The Bachelor of Laws (Honours) course is a specialist course that develops through themes: legal methodology and legal practice; public law; and private law. The specialised knowledge and advanced skills are imparted in later year elective units, including a final year project involving intensive research and writing.
- A. Legal methodology and legal practice
This theme includes the nature of law, and particularly statute law enacted by Parliaments and common law developed by courts. It also includes the key concepts, principles and methods of research and reasoning that enable lawyers to identify and interpret law and apply it to relevant facts in order to provide legal advice. It covers the law of procedure and evidence that governs judicial proceedings, alternative methods of resolving legal disputes, and the code of ethics that regulates the professional conduct of legal practitioners.
- B. Public law
Public law includes constitutional law, administrative law and criminal law. It concerns the powers and procedures of the legislative, executive and judicial organs of government, and how they are regulated and controlled by "the rule of law". It also concerns the legal relationship between government and individuals, including the protection of the individual rights.
- C. Private law
Private law deals with legal relationships between legal persons, including corporations as well as individuals. It includes the study of property rights, contractual rights and obligations, wrongs (called "torts") such as trespass and the negligent infliction of injury, and the law of equity and trusts.
- D. Extending specialised knowledge and advanced skills: Law electives
In later years of the course, you will be able to choose from a broad range of elective law units. High achieving students may also include one or two Master's units in their final year of study. Elective law units enable you to develop specialised knowledge and advanced skills in areas of law that suit your own interests, skills and career goals. In addition to public and private law, these include international law, commercial law and human rights law.
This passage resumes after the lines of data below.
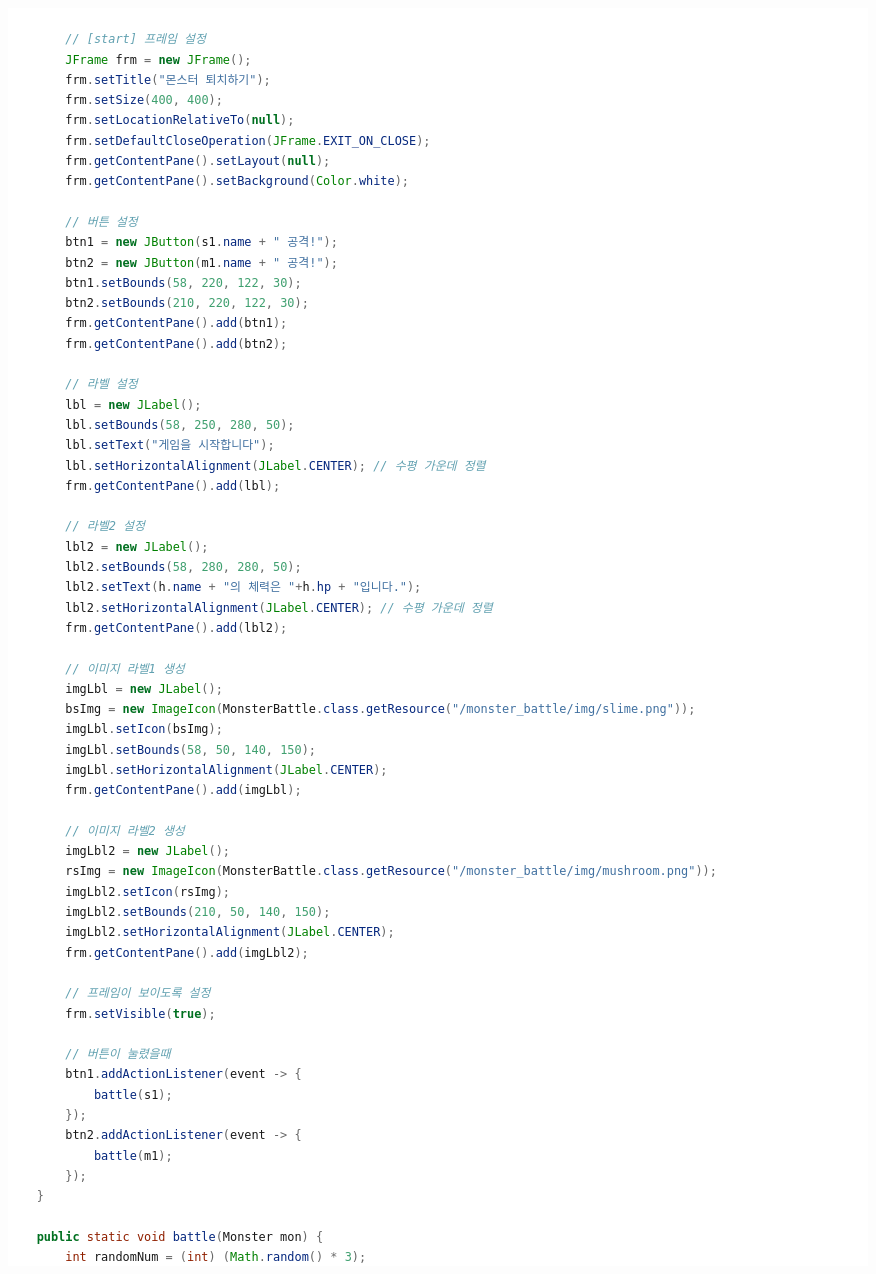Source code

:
 ``` java
 
        // [start] 프레임 설정
        JFrame frm = new JFrame();
        frm.setTitle("몬스터 퇴치하기");
        frm.setSize(400, 400);
        frm.setLocationRelativeTo(null);
        frm.setDefaultCloseOperation(JFrame.EXIT_ON_CLOSE);
        frm.getContentPane().setLayout(null);
        frm.getContentPane().setBackground(Color.white);

        // 버튼 설정
        btn1 = new JButton(s1.name + " 공격!");
        btn2 = new JButton(m1.name + " 공격!");
        btn1.setBounds(58, 220, 122, 30);
        btn2.setBounds(210, 220, 122, 30);
        frm.getContentPane().add(btn1);
        frm.getContentPane().add(btn2);

        // 라벨 설정
        lbl = new JLabel();
        lbl.setBounds(58, 250, 280, 50);
        lbl.setText("게임을 시작합니다");
        lbl.setHorizontalAlignment(JLabel.CENTER); // 수평 가운데 정렬
        frm.getContentPane().add(lbl);

        // 라벨2 설정
        lbl2 = new JLabel();
        lbl2.setBounds(58, 280, 280, 50);
        lbl2.setText(h.name + "의 체력은 "+h.hp + "입니다.");
        lbl2.setHorizontalAlignment(JLabel.CENTER); // 수평 가운데 정렬
        frm.getContentPane().add(lbl2);        

        // 이미지 라벨1 생성
        imgLbl = new JLabel();
        bsImg = new ImageIcon(MonsterBattle.class.getResource("/monster_battle/img/slime.png"));
        imgLbl.setIcon(bsImg);
        imgLbl.setBounds(58, 50, 140, 150);
        imgLbl.setHorizontalAlignment(JLabel.CENTER);
        frm.getContentPane().add(imgLbl);
        
        // 이미지 라벨2 생성
        imgLbl2 = new JLabel();
        rsImg = new ImageIcon(MonsterBattle.class.getResource("/monster_battle/img/mushroom.png"));        
        imgLbl2.setIcon(rsImg);
        imgLbl2.setBounds(210, 50, 140, 150);
        imgLbl2.setHorizontalAlignment(JLabel.CENTER);
        frm.getContentPane().add(imgLbl2);

        // 프레임이 보이도록 설정
        frm.setVisible(true);

        // 버튼이 눌렸을때
        btn1.addActionListener(event -> {
            battle(s1);
        });
        btn2.addActionListener(event -> {
        	battle(m1);
        });        
    }

    public static void battle(Monster mon) {
    	int randomNum = (int) (Math.random() * 3);
```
You will have opportunities to study overseas, and to undertake work-based learning, for example, in our clinical legal education program and in local and international internships.
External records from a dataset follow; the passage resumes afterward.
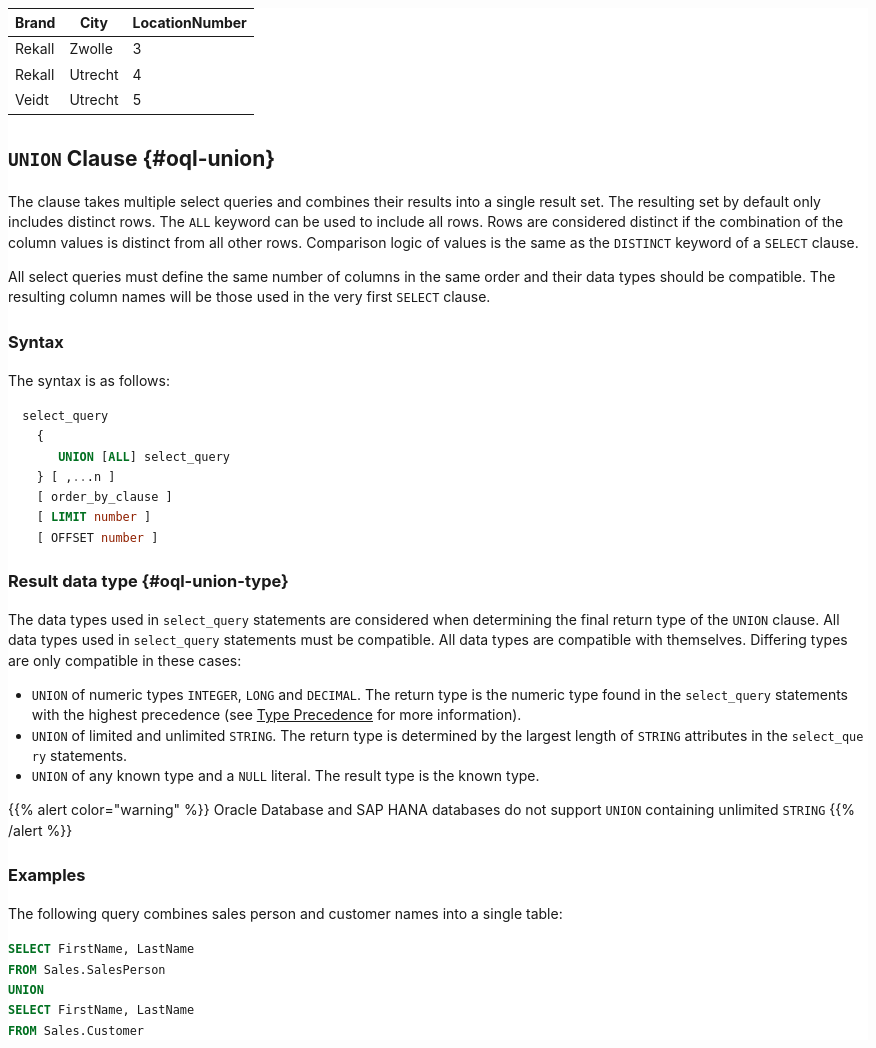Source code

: | Brand  | City      | LocationNumber |
| ------ | -----     | -----          |
| Rekall | Zwolle    | 3              |
| Rekall | Utrecht   | 4              |
| Veidt  | Utrecht   | 5              |

## `UNION` Clause {#oql-union}

The clause takes multiple select queries and combines their results into a single result set.
The resulting set by default only includes distinct rows. The `ALL` keyword can be used to include all rows. Rows are considered distinct if the combination of the column values is distinct from all other rows. Comparison logic of values is the same as the `DISTINCT` keyword of a `SELECT` clause.

All select queries must define the same number of columns in the same order and their data types should be compatible. The resulting column names will be those used in the very first `SELECT` clause.

### Syntax

The syntax is as follows:

```sql
  select_query
    { 
       UNION [ALL] select_query
    } [ ,...n ]
    [ order_by_clause ]
    [ LIMIT number ]
    [ OFFSET number ]
```

### Result data type {#oql-union-type}

The data types used in `select_query` statements are considered when determining the final return type of the `UNION` clause. All data types used in `select_query` statements must be compatible. All data types are compatible with themselves. Differing types are only compatible in these cases:

* `UNION` of numeric types `INTEGER`, `LONG` and `DECIMAL`. The return type is the numeric type found in the `select_query` statements with the highest precedence (see [Type Precedence](/refguide/oql-expression-syntax/#type-coercion) for more information). 
* `UNION` of limited and unlimited `STRING`. The return type is determined by the largest length of `STRING` attributes in the `select_query` statements.
* `UNION` of any known type and a `NULL` literal. The result type is the known type.

{{% alert color="warning" %}}
Oracle Database and SAP HANA databases do not support `UNION` containing unlimited `STRING`
{{% /alert %}}

### Examples

The following query combines sales person and customer names into a single table:

```sql
SELECT FirstName, LastName
FROM Sales.SalesPerson
UNION
SELECT FirstName, LastName
FROM Sales.Customer
```


[//]: # (Specifying sql here causes issues as it doesn't understand the "*" and starts using italics!)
The Bachelor of Global Studies is a specialist course that develops through two themes, which will provide you with interdisciplinary approaches to addressing the key challenges facing the global community and in-depth expertise in your specialised area of study to enable you to effect change.
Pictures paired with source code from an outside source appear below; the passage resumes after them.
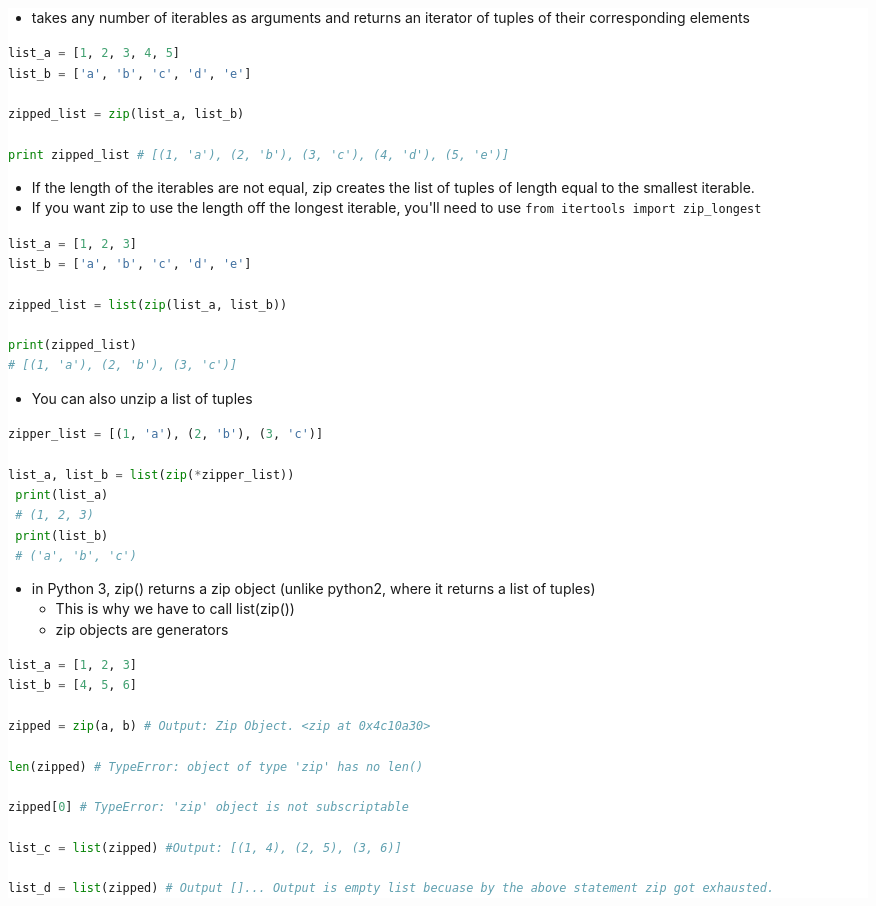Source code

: - takes any number of iterables as arguments and returns an iterator of tuples of their corresponding elements

```python
list_a = [1, 2, 3, 4, 5]
list_b = ['a', 'b', 'c', 'd', 'e']

zipped_list = zip(list_a, list_b)

print zipped_list # [(1, 'a'), (2, 'b'), (3, 'c'), (4, 'd'), (5, 'e')]
```

- If the length of the iterables are not equal, zip creates the list of tuples of length equal to the smallest iterable.
- If you want zip to use the length off the longest iterable, you'll need to use `from itertools import zip_longest`

```python
list_a = [1, 2, 3]
list_b = ['a', 'b', 'c', 'd', 'e']

zipped_list = list(zip(list_a, list_b))

print(zipped_list)
# [(1, 'a'), (2, 'b'), (3, 'c')]
```

- You can also unzip a list of tuples

```python
zipper_list = [(1, 'a'), (2, 'b'), (3, 'c')]

list_a, list_b = list(zip(*zipper_list))
 print(list_a)
 # (1, 2, 3)
 print(list_b)
 # ('a', 'b', 'c')
```

- in Python 3, zip() returns a zip object (unlike python2, where it returns a list of tuples)
  - This is why we have to call list(zip())
  - zip objects are generators

```python
list_a = [1, 2, 3]
list_b = [4, 5, 6]

zipped = zip(a, b) # Output: Zip Object. <zip at 0x4c10a30>

len(zipped) # TypeError: object of type 'zip' has no len()

zipped[0] # TypeError: 'zip' object is not subscriptable

list_c = list(zipped) #Output: [(1, 4), (2, 5), (3, 6)]

list_d = list(zipped) # Output []... Output is empty list becuase by the above statement zip got exhausted.
```


[//]: # (This is a comment. This will not make it into the final HTML)
[//]: # (I am using the following code to make linkable sections of the page that are not headers, and which also don't display the text as hyperlinks)
[//]: # (<a name="sub-link"></a>)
- A.Leadership, culture and globalisation
You will compare and contrast a range of solutions in different historical, linguistic, cultural, and geographical settings, focussing especially on developing an understanding of effective leadership across a range of contexts to formulate practical and innovative approaches to global challenges.
- B.Global studies specialist knowledge
These units will provide in-depth knowledge of the specific facet of global studies that comprises your specialisation, providing you with the practical and theoretical skills and knowledge needed to critically analyse, communicate and apply your disciplinary knowledge.